There's so much going on behind the eyes and behind the stuttering that really makes you realize
that you are in the presence of a truly awesome performance.
Yeah, and that's why I get protective.
Like, he's taking some hits on some magazine profiles, and it's clear the cast doesn't
love him.
I just think he's one of the great actors we have right now.
And you're going back to the weakness thing, Joanna, like, are you a godfather person, Joanna?
Yes, yes.
You don't have to kick me off the.
podcast. I haven't seen The Sopranos, but I do love The Godfather. Four decades with The Godfather
at this point. Yeah. John Cazale just grows every time. Like, and I think he got nominated,
but the Fredo character as that show evolves, the two things that really, really, really stand
out are how great Pacino was and Godfather too. And how great John Cazel was as Frato,
which was just a Black Sheep character. He's not in a ton of scenes. But all the stuff he does,
especially in Godfather too.
It's like this is one of the great performances.
And that's what the Kendall piece reminds me a little.
Joanna,
will you tell me if he was better than Billy Porter and Pose?
He won the category that year?
He wasn't.
No.
Jason Bateman, Ozark, Sterling K. Brown, This is Us.
Kid Harrington, Game of Thrones.
Bob Odenkirk, Better Call Saul.
And Mila Ventimile, this is us.
Those were our nominees.
So he couldn't even beat two This Is Us guys.
We were still in a very much
This is Us phase of Obey
Emmy times. And you know, he won the
following year, right? He did. And what's
interesting to
Derek's great point
is that the episode that he was
like not, you know, they get nominated with an episode
ostensibly was a season two finale
when Kendall makes his big
power move. So I don't know if that
completely affirms Derek's
theory there. But I think that's a good point.
Your Fredo comp is so good. Like we're
it's easy for us to think about Roman as the
of this whole thing and he is like sort of the more obvious frado. But I think they're just all a
bunch of fredos, right? There's no Michael in this family, right? And there's no Michael anywhere.
There's no, like, Tom's on a Michael, Greg's on a Michael. Like, that character doesn't exist.
So it's like, Don Colione and a bunch of freitos. And it's like, you know, and maybe a
sunny if you want. And like, what are you going to do with that? And that's why this is such a
fun disaster because we're constantly asking ourselves a question. We asked all through
last season, all through season two, who is the right kid to put in there? Right? Like,
sometimes we're like, oh, a Roman has some good ideas. Or like, oh, maybe Shiv. Oh, no, not Shiv.
You know, like, you know, who's the right kid? And I just don't think there is the right kid.
I don't think any of these kids are ever going to be their dad. And that's both bad for business,
but maybe good for their ultimate moral, you know, balance sheet, possibly. But like, it's like,
when you think about Trump, I hate to invoke Trump, but like, when you think about Trump,
like, none of his kids are ever to be Trump. And I don't think that's a,
that's not an aspirational thing.

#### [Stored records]

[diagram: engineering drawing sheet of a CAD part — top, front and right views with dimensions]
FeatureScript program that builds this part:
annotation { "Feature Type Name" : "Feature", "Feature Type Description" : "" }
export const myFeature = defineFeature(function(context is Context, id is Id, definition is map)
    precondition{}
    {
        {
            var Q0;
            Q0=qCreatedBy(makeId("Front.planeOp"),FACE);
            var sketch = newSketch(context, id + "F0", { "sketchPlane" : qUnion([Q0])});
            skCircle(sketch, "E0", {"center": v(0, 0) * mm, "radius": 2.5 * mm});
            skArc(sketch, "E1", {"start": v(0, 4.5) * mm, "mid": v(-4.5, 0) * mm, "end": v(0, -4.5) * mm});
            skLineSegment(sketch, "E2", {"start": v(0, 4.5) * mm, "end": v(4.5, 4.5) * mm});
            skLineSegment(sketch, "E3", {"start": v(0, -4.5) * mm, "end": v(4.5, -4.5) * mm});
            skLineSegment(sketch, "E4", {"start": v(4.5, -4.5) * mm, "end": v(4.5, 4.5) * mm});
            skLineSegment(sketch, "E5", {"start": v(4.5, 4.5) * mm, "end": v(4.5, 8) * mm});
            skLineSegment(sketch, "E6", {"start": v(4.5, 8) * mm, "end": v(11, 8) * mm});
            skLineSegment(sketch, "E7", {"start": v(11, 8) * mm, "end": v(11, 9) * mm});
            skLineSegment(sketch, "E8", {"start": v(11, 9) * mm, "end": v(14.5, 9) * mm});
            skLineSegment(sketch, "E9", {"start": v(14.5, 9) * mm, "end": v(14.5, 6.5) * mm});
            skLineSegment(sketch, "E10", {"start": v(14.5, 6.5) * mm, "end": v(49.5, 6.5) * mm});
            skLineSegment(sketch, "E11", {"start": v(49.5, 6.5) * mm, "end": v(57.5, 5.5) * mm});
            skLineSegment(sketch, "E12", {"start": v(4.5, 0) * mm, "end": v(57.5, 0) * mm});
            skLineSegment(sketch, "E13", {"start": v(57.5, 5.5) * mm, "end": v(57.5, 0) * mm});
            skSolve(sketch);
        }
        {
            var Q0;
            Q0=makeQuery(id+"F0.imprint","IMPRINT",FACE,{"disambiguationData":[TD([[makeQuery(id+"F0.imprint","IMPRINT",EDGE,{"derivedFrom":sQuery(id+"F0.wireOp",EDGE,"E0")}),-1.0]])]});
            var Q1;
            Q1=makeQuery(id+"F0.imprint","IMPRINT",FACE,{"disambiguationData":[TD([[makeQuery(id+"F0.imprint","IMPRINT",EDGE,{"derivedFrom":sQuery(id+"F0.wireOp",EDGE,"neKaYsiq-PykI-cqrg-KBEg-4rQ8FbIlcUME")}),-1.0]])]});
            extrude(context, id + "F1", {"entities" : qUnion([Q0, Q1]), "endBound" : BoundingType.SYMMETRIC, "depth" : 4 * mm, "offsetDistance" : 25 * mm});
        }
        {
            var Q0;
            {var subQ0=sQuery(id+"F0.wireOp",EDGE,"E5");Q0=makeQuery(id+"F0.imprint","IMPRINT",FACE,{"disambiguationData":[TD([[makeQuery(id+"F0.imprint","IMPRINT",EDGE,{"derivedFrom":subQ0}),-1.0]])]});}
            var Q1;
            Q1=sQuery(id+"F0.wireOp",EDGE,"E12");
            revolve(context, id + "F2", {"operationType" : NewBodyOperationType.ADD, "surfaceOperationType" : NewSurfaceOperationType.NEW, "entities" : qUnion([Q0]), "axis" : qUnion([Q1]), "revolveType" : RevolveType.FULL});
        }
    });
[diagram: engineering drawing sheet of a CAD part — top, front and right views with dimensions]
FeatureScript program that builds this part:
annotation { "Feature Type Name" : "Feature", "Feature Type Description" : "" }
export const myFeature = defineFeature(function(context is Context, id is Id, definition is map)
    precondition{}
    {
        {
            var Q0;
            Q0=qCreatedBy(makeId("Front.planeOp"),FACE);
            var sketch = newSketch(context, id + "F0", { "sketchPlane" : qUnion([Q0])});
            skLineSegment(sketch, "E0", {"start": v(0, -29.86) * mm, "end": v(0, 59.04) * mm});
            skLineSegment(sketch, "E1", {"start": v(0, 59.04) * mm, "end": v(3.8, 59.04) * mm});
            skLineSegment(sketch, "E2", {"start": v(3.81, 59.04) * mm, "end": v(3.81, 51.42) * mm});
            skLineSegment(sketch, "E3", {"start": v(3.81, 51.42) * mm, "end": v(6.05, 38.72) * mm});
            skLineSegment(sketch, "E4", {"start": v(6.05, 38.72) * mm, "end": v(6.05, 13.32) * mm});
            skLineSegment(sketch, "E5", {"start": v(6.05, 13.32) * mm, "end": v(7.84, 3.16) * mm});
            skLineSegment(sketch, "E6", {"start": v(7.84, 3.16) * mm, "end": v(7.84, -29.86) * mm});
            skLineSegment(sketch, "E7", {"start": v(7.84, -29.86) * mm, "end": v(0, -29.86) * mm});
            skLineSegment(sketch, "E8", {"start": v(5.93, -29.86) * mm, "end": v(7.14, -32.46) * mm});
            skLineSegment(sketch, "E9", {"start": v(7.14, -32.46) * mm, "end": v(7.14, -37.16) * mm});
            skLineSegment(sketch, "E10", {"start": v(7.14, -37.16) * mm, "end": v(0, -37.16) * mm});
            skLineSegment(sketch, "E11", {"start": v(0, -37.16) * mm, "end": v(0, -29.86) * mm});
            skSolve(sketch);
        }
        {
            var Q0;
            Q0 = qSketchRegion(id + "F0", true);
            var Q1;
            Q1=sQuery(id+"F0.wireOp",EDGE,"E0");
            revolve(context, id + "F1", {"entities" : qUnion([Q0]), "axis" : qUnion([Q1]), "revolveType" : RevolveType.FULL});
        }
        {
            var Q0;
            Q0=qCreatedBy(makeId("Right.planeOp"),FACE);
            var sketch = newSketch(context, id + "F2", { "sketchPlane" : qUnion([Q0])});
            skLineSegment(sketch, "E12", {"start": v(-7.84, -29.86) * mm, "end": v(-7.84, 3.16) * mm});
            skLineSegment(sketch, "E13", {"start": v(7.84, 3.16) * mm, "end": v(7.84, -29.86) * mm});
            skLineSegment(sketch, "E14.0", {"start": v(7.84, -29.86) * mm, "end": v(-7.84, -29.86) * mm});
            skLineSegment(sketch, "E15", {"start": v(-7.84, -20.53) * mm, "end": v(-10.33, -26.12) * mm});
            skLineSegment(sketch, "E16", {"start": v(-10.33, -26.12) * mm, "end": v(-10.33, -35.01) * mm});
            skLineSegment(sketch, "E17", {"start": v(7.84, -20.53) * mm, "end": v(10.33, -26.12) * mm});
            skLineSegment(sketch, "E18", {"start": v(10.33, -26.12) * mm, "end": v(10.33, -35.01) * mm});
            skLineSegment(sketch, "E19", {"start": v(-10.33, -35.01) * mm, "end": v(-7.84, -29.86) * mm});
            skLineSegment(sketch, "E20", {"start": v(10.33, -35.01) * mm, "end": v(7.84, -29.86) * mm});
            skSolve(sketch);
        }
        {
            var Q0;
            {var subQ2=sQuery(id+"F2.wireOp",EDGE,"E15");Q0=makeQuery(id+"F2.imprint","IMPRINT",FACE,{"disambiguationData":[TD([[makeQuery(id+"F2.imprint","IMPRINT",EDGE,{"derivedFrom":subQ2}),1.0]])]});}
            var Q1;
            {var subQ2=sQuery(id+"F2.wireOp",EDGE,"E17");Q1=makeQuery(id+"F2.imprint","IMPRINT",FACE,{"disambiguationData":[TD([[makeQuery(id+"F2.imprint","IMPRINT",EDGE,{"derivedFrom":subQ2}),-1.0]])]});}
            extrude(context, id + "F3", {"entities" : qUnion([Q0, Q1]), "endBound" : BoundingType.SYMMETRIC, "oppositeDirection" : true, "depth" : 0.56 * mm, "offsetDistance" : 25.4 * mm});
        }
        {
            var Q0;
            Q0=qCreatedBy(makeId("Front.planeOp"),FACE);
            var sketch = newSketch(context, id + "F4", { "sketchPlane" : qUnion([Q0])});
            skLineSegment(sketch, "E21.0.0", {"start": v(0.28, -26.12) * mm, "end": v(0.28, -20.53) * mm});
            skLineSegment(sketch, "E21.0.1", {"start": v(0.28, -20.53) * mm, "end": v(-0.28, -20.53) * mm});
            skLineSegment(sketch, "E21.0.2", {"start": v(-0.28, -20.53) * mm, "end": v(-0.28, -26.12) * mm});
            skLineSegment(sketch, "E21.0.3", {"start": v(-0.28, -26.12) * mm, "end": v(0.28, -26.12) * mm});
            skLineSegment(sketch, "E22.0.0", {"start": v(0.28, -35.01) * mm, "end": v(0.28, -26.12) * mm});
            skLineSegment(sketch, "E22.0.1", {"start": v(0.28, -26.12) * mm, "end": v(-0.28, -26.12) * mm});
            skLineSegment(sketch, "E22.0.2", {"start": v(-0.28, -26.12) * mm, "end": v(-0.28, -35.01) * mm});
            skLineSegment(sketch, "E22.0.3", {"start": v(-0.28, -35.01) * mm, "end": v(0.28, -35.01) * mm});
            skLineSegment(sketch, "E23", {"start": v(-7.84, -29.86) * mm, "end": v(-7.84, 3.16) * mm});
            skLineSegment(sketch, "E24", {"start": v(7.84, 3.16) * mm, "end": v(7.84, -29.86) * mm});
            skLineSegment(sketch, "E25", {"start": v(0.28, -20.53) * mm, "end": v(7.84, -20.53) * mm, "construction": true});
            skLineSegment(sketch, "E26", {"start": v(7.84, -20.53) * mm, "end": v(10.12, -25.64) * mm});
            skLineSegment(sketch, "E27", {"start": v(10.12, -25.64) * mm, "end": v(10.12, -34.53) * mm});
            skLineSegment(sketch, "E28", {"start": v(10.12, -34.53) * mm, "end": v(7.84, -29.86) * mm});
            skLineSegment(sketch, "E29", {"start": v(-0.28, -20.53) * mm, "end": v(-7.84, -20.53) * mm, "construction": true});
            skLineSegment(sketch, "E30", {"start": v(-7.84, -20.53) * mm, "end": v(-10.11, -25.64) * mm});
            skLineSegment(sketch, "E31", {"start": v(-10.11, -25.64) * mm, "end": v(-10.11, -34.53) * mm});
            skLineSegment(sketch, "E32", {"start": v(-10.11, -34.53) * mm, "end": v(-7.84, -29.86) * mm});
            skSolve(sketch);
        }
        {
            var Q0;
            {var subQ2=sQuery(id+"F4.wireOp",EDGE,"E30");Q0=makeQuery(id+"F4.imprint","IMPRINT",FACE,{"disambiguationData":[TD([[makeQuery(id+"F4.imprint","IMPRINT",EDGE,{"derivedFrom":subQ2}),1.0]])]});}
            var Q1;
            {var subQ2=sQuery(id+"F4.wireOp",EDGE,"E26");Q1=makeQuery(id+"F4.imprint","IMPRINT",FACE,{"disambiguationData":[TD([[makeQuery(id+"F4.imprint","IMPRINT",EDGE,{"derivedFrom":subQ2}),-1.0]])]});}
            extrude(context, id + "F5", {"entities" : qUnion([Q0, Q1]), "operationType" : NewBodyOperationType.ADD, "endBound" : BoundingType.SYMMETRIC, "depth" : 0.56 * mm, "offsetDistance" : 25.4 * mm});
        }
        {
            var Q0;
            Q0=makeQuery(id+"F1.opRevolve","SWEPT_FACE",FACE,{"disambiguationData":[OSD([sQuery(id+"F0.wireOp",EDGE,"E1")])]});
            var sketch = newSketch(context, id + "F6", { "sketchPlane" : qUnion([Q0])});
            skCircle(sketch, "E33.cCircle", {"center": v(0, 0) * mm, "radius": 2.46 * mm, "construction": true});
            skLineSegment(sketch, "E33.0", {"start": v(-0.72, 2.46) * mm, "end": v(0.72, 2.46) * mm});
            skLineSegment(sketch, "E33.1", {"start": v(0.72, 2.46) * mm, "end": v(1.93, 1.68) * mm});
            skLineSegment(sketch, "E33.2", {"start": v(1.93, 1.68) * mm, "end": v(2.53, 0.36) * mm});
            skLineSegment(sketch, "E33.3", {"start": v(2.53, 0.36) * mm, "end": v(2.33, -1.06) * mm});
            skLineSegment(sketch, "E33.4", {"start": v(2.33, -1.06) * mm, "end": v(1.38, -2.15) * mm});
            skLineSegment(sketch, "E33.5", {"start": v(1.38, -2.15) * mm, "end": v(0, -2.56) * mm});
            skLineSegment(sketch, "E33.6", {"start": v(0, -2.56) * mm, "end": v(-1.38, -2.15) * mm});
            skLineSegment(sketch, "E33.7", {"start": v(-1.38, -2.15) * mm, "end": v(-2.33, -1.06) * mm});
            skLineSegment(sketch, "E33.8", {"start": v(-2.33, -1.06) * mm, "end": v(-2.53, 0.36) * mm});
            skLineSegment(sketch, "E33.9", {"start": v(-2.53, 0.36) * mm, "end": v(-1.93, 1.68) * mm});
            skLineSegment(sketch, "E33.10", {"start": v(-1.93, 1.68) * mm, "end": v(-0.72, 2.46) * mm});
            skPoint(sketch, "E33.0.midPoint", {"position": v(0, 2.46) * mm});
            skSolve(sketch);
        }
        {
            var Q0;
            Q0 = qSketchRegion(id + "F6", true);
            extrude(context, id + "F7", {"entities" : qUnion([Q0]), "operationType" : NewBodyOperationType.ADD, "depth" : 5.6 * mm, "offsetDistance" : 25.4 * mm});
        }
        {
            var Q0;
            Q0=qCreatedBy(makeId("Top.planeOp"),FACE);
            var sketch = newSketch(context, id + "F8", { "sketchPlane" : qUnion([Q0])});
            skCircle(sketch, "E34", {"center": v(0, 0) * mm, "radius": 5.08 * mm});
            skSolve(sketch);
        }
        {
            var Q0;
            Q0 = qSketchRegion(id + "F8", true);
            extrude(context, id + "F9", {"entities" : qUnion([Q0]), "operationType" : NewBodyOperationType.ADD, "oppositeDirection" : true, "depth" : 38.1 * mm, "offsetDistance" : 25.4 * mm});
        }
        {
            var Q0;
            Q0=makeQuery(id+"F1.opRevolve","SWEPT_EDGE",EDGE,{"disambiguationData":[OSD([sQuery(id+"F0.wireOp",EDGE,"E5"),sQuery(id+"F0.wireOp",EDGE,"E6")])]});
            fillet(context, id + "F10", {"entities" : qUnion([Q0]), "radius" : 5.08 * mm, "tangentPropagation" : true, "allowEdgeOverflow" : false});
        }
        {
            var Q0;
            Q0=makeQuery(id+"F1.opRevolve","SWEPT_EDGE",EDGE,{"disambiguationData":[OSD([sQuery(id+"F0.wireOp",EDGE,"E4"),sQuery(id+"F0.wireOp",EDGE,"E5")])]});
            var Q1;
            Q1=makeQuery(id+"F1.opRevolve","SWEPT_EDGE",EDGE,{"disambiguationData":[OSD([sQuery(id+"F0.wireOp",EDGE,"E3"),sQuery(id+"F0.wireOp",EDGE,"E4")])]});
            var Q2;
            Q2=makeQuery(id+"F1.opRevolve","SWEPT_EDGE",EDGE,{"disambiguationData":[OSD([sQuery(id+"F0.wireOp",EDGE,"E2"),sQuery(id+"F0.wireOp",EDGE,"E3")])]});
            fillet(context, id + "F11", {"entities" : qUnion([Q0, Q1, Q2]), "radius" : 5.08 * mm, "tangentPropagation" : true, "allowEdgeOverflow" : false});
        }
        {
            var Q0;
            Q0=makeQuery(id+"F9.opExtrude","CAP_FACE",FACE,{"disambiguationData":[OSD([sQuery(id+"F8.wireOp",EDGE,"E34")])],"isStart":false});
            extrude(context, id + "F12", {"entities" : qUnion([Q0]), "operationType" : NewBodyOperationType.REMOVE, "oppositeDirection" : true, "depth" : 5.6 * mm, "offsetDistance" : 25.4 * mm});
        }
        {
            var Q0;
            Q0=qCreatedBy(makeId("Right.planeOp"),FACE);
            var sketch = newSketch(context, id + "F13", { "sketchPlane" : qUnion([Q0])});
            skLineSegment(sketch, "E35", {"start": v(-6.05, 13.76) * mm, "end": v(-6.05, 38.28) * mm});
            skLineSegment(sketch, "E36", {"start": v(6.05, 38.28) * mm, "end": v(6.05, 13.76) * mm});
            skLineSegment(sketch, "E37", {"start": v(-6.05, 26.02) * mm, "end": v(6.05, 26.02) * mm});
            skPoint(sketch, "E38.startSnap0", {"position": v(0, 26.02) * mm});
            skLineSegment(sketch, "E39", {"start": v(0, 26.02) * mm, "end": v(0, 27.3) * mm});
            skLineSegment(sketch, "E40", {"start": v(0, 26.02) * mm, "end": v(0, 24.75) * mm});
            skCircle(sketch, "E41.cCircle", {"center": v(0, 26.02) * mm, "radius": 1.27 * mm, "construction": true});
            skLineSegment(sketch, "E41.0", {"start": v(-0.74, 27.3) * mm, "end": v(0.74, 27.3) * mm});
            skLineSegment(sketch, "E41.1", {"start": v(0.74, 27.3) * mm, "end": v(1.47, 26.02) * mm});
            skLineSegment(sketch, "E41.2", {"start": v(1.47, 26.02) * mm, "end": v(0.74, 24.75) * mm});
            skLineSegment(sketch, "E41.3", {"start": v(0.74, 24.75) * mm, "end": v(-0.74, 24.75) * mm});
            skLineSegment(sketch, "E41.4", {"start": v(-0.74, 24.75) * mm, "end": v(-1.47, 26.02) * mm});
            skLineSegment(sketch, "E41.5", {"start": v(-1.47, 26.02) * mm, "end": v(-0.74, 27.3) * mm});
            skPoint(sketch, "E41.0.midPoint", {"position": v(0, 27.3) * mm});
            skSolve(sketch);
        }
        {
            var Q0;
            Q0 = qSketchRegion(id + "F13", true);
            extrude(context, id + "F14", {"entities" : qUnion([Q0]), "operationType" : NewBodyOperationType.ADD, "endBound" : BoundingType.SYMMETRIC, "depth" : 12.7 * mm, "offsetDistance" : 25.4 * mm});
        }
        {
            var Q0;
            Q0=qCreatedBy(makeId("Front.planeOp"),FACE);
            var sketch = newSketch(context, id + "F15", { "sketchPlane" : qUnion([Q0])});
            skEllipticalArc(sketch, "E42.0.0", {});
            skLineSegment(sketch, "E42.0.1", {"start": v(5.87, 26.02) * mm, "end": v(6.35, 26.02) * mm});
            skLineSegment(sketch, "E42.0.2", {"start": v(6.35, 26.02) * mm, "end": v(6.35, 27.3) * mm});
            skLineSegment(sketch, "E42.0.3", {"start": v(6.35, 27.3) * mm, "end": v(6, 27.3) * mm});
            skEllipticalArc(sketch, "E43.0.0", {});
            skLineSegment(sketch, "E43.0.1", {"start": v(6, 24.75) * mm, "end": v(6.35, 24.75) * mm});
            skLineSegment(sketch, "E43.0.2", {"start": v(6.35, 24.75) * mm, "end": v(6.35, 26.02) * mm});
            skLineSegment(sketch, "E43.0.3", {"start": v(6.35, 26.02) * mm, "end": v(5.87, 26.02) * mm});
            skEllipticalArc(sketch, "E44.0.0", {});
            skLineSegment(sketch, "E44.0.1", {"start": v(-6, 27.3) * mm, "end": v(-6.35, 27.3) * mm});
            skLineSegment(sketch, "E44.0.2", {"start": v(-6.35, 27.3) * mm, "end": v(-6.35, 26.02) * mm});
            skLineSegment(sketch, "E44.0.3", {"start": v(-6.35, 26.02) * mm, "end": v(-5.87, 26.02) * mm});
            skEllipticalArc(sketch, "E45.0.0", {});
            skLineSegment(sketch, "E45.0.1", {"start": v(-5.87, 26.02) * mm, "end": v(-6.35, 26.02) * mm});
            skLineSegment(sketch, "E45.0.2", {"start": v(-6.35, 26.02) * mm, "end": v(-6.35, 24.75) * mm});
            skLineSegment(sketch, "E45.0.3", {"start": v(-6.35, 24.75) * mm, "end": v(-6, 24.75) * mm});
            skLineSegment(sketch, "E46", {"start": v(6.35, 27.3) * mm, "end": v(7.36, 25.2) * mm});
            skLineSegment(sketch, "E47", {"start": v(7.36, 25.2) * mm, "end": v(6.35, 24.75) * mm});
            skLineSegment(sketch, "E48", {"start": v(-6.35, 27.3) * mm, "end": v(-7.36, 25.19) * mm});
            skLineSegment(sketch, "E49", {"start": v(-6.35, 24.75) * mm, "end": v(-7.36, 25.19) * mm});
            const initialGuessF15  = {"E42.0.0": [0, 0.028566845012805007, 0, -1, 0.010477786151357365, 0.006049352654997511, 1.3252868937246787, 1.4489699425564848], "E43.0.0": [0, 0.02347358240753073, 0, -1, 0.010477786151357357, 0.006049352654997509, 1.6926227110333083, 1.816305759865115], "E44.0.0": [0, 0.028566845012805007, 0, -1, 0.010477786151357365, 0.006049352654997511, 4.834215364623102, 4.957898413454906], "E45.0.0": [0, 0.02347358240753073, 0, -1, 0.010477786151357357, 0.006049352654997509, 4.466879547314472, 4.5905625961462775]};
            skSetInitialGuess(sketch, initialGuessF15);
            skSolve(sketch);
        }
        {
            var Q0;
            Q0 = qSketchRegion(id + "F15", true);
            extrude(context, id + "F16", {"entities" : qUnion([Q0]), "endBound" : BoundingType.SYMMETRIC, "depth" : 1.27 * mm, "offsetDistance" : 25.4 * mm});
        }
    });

#### [The tasks]
[1] In the podcast transcript, which nominee is named for Better Call Saul?
[2] Continue the podcast transcript from its last line.
The listing has no connection to the podcast transcript.

#### [Responses for each task]
[1] Bob Odenkirk

[2]
I don't think anyone should aspire to be Donald Trump,
but what is very clear is that his kids might have various things they can do,
but none of them have the full package of batshit charisma.
I can convince a room that a Logan Roy or Donald Trump has.
And so, you know, when you're looking at that,
or I was thinking a lot in terms of this idea of succession or real-life comps,
Derek, I was actually thinking of your episode of Plain English about the Bob Iger succession
and how, like, Iger is this, like, beloved leader and, like, revered and cannot for the life of him pick or groom a successor, you know?
And part of that is, I think he just doesn't want anyone to come after him and be as good as or overshadow him in any kind of way.
And I think that's a lot of what's going on with Logan here is not like...
He learned that from Eisner.
I mean, Eisner was the original.
I don't want anybody to come in and be better than I was.
We see this in sports, too, Derek.
The owners just pass the team off to their kids.
And in that case, it's not as big of an industry as whatever Logan's in charge of, but it's still pretty big.
But over and over again, it's the sons and daughters of the famous guy who worked his way up from the ground and built this thing and self-made man.
But, you know, buys this franchise as one of his crowning achievements, runs it pretty well and then passes it off to his kids who then completely fuck it up.
And this happens in every sport.
It continues to happen.
And it will always happen because that's the rule of professional sports.
And that's kind of like this Logan Roy thing, right?
It's absolutely a Logan Roy thing.
He himself seems clearly to be torn between the fact that he wants the family,
he wants the business to remain within the family,
but he doesn't want to pass it off to anyone in the family.
And as a result, that means that he simply has to stay on and on and on.
I will say this as a matter of sort of drama.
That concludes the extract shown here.